The Democrats are going to have their convention in Milwaukee this year. If Republicans had any wit to them at all, this would present a priceless political opportunity, because Milwaukee is a mess, its schools are an especial mess, and Wisconsin has the biggest black–white academic-achievement gap in the country. Black students in Wisconsin have the second-lowest graduation rate in the country.

 

When the Democrats gather in Milwaukee, they will do so to nominate Joe Biden for president. Biden points to the situation in Minneapolis and says, See, this is why you need me instead of Trump. The list of legitimate complaints and criticisms of Trump is very, very long, but he wasn’t running the circus when Minneapolis became what Minneapolis is — he was hosting a game show and appearing in softcore pornographic films.

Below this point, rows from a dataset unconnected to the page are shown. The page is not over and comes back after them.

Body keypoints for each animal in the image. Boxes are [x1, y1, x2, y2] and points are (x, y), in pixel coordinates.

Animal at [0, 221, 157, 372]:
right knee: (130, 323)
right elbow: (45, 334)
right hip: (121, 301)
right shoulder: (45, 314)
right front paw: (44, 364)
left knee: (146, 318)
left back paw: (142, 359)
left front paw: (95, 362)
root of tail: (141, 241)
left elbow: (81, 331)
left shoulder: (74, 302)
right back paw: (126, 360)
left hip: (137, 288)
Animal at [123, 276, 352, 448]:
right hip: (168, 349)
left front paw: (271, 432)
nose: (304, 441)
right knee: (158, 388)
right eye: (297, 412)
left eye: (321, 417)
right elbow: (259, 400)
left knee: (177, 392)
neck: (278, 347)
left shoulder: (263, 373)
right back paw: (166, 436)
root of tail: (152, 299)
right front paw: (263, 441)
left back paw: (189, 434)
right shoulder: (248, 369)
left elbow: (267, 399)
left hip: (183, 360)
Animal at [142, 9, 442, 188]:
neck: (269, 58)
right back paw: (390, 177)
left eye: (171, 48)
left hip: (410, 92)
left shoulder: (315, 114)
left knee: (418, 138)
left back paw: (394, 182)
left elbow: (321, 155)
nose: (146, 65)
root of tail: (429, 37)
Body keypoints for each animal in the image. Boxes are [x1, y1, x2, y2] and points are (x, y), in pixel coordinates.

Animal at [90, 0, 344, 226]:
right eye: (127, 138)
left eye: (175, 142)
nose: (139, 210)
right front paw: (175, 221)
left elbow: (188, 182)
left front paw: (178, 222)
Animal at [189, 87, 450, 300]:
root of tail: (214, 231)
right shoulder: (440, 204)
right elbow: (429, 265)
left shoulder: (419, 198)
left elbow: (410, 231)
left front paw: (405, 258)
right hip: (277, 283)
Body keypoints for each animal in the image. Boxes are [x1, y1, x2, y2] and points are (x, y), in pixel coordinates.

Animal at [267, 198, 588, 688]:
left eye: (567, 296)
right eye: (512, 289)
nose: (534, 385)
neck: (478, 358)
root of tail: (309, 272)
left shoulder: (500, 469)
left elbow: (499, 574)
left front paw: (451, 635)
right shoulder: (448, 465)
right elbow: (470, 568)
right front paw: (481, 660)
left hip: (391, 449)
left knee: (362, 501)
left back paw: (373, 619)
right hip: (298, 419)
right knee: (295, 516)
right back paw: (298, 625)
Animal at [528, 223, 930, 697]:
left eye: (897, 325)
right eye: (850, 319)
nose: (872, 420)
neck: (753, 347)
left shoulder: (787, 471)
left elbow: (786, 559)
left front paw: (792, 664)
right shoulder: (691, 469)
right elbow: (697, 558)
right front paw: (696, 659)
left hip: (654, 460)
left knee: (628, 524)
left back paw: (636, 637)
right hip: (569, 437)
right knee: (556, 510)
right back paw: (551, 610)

Biden, on the other hand, was elected to the Senate in 1973. He was for many years rather proud of being the author of a crime bill that many progressives link to mass incarceration and was a staunch advocate of the so-called war on drugs, which has contributed to the militarization of police departments, both in terms of their arsenals and their attitudes.

 

Was Joe Biden simply a hostage to his times? Consider that while Biden was pressing for tougher “war on drugs” measures in the 1990s, National Review declared “The War on Drugs Is Lost,” and argued:

 

It is our judgment that the war on drugs has failed, that it is diverting intelligent energy away from how to deal with the problem of addiction, that it is wasting our resources, and that it is encouraging civil, judicial, and penal procedures associated with police states. We all agree on movement toward legalization, even though we may differ on just how far.

 

Biden is not a great intellect or an innovative policy thinker, but there were other thinkable thoughts. Donald Trump, who was tied up in bankruptcy court for much of that period in history, was not a key player in the debate.

 

We live in a remarkably open society. I have observed the workings of our lawmakers and leaders up close for many years, from horrifying city council meetings in San Bernardino to quiet backroom discussions in the House. There is very little mystery to American life, in that regard. We know what decisions have been made, we know what arguments were put forward in the justification of those decisions, and we know who made the decisions and who implemented them.

 

We have no need to resort to abstraction. We have real people to hold accountable, and we know their names.

 

In the current crisis, that apparently is the one thing we are unable or unwilling to do.